Stuart Gulliver is the well-known Group Chief Executive of HSBC. His business career has seen him spend significant amounts of time living in the Far East and he claims to be domiciled in Hong Kong.
In enquiring into his 2013/14 tax return in December 2015, HMRC asked some questions about his domicile status, which was relevant to his liabilities to Income Tax, CGT or both. Specifically the questions were directed at two points in particular. First, whether Mr Gulliver (whose domicile of origin was agreed to be in the UK) had ever acquired a domicile of choice in Hong Kong; and if so, whether he had subsequently abandoned that domicile of choice such that his UK domicile revived.
The question of Mr Gulliver’s domicile had come up before. In 2002 he had made a transfer to a trust in circumstances that a small amount of IHT liability would have arisen if (and only if) he had been of UK domicile at that time. HMRC had confirmed in 2002 that no such liability arose and therefore by clear implication that Mr Gulliver was not of UK domicile at that time.

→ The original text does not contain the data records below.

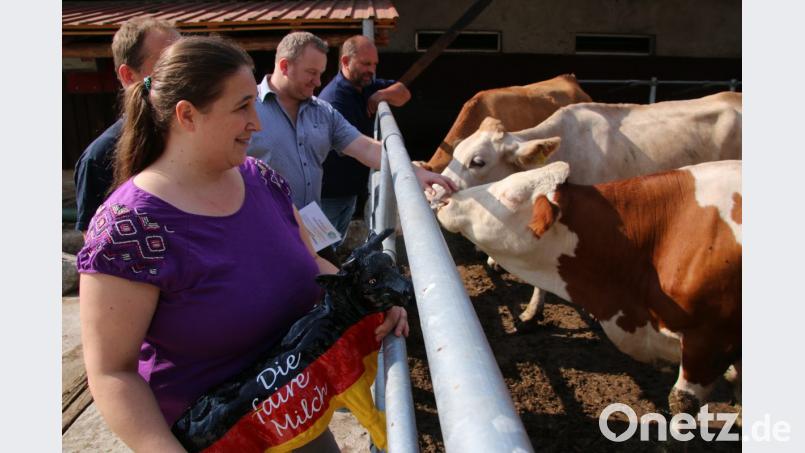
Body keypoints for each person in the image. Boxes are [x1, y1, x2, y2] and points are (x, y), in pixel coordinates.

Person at [77, 36, 408, 453]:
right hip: (219, 438)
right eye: (241, 107)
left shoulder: (262, 180)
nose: (257, 121)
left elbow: (311, 266)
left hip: (294, 416)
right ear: (187, 116)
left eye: (255, 101)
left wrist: (368, 299)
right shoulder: (129, 230)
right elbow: (112, 373)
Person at [246, 31, 456, 217]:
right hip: (262, 229)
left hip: (311, 226)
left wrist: (416, 172)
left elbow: (365, 147)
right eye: (311, 73)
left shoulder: (323, 111)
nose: (318, 82)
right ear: (285, 66)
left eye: (320, 74)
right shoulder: (244, 107)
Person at [73, 17, 180, 236]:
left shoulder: (196, 136)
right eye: (168, 64)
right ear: (128, 75)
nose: (183, 73)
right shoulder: (100, 156)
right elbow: (97, 249)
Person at [319, 35, 412, 243]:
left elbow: (404, 93)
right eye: (365, 63)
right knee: (320, 249)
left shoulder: (365, 84)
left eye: (374, 64)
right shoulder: (335, 99)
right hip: (329, 193)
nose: (371, 69)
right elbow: (358, 147)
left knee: (332, 245)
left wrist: (381, 96)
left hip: (348, 191)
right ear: (345, 62)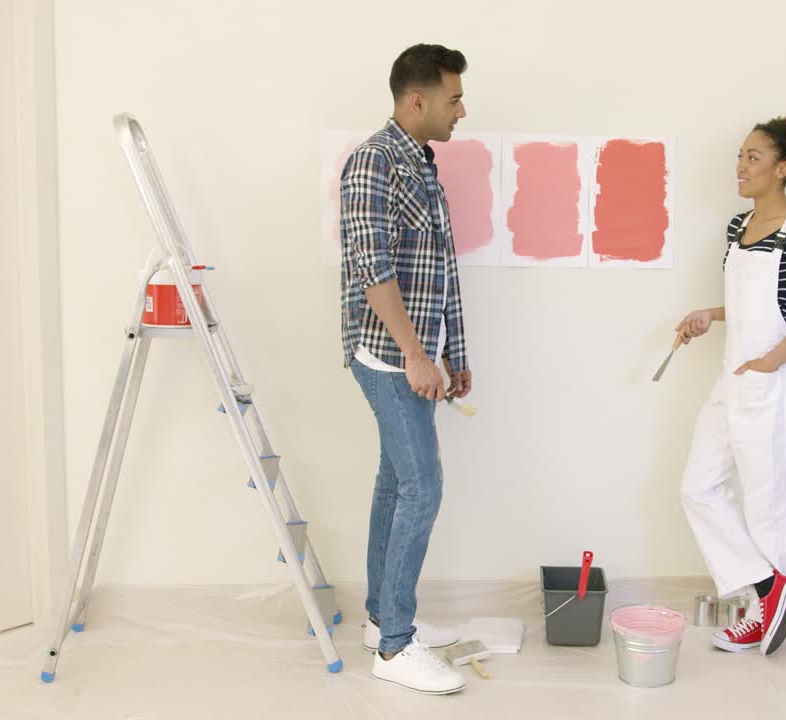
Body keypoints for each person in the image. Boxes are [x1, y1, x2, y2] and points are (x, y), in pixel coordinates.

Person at [339, 43, 472, 695]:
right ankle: (394, 648)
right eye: (454, 98)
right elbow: (374, 270)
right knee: (424, 486)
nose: (462, 110)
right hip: (387, 356)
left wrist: (456, 353)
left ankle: (377, 620)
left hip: (419, 356)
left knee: (397, 485)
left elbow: (441, 268)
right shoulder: (372, 161)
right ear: (415, 99)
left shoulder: (422, 161)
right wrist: (417, 356)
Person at [677, 111, 786, 656]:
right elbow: (746, 305)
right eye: (739, 157)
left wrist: (769, 364)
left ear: (782, 167)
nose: (740, 167)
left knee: (769, 505)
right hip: (733, 376)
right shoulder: (735, 228)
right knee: (698, 486)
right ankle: (770, 589)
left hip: (771, 378)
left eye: (752, 157)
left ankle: (767, 617)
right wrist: (709, 314)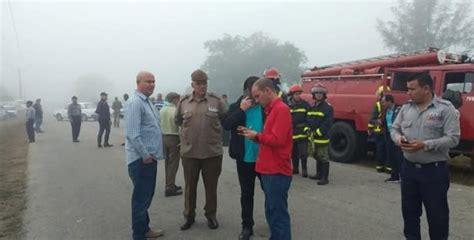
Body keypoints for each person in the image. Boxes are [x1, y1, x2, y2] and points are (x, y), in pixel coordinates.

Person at [391, 72, 460, 240]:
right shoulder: (406, 108)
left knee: (437, 217)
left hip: (434, 173)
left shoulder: (445, 109)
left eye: (412, 89)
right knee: (410, 214)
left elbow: (453, 138)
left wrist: (425, 144)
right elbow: (394, 129)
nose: (408, 93)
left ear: (426, 88)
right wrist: (399, 139)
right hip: (409, 170)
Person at [240, 78, 292, 240]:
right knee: (272, 211)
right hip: (269, 169)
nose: (256, 100)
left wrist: (257, 136)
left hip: (276, 170)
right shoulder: (272, 110)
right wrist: (254, 137)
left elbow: (278, 140)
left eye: (257, 96)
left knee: (278, 215)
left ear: (268, 91)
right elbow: (271, 138)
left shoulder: (281, 110)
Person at [175, 69, 226, 231]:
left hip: (212, 153)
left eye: (204, 83)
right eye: (199, 83)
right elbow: (178, 121)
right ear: (193, 85)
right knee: (190, 187)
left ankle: (211, 215)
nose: (202, 86)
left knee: (211, 187)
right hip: (190, 153)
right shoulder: (183, 102)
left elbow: (227, 120)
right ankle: (189, 216)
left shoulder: (216, 101)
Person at [222, 76, 263, 240]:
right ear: (247, 90)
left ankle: (273, 220)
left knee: (270, 191)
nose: (256, 93)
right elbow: (226, 125)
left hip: (264, 158)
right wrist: (242, 109)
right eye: (254, 89)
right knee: (247, 194)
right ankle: (247, 226)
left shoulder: (266, 106)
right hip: (244, 159)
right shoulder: (236, 106)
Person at [125, 71, 164, 239]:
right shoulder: (135, 102)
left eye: (153, 81)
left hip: (148, 158)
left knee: (145, 196)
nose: (152, 84)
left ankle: (145, 229)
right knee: (141, 199)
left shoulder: (147, 102)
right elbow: (133, 134)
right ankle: (139, 235)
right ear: (138, 82)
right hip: (141, 160)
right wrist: (146, 155)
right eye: (148, 81)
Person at [307, 82, 333, 185]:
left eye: (320, 93)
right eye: (316, 93)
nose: (318, 95)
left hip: (322, 137)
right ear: (313, 95)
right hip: (313, 137)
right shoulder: (312, 107)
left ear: (324, 95)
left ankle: (324, 178)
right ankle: (318, 174)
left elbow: (328, 123)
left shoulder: (327, 108)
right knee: (316, 155)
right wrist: (307, 129)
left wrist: (318, 132)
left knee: (323, 157)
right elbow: (308, 119)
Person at [160, 92, 183, 197]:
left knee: (167, 162)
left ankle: (169, 184)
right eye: (178, 99)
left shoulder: (162, 110)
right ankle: (170, 187)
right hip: (174, 137)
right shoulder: (175, 110)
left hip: (164, 136)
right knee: (173, 164)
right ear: (174, 99)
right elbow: (180, 126)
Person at [288, 84, 310, 177]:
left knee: (303, 153)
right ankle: (295, 169)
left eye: (299, 94)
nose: (298, 96)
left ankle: (304, 169)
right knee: (293, 152)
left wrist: (307, 127)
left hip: (302, 131)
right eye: (296, 94)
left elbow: (309, 117)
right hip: (292, 131)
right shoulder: (288, 105)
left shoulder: (305, 104)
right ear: (292, 95)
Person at [381, 94, 403, 183]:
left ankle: (403, 177)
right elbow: (385, 121)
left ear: (389, 101)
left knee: (400, 157)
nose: (382, 104)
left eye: (383, 102)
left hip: (398, 137)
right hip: (389, 136)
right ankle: (394, 176)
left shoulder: (399, 109)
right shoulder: (385, 110)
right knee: (392, 156)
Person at [369, 86, 390, 173]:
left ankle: (388, 168)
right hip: (379, 131)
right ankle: (380, 167)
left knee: (387, 150)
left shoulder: (389, 104)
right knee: (381, 150)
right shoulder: (378, 105)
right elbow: (372, 118)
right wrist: (371, 127)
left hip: (386, 131)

Thus when the 2015 enquiry was made, it was contended on behalf of Mr Gulliver that HMRC had previously determined that he had acquired a domicile of choice in Hong Kong and that they were “stuck with the consequences of that determination.” The contention was not, of course, that having made that determination HMRC were bound for ever afterwards to treat Mr Gulliver as domiciled in Hong Kong. That would clearly have been ridiculous. The contention was more subtle. It was that HMRC were not, in 2015, entitled to investigate whether Mr Gulliver had acquired a domicile of choice in Hong Kong (for that had already been determined in 2002). Thus any enquiry in 2015 could be directed only at whether that domicile of choice had subsequently been abandoned – for which, crucially, the burden of proof would fall on HMRC and not on Mr Gulliver.
Mr Gulliver lost. As the Tribunal said – “Income Tax and CGT are charged by reference to separate tax years. A determination of fact made in relation to one tax year is not binding in relation to another tax year. Both HMRC and a taxpayer are permitted to make arguments that call into question factual determinations made in respect of a different tax year”.
The principle is not limited to determinations of domicile status, but is much wider. In principle, for example, an activity can be agreed to amount to trading in one year and the same activity to be non-trading in another year. A property may be held as a matter of fact to be your main residence in one year and, on the same underlying facts, not to be your main residence in another year. Fortunately, in practice it is relatively uncommon for HMRC, having investigated the factual position in one year, to be inclined to re-visit the matter in a subsequent year unless the underlying facts have changed. But it is as well to be reminded that, strictly, a decision or agreement on facts has “all too short a date” as the Bard might have put it.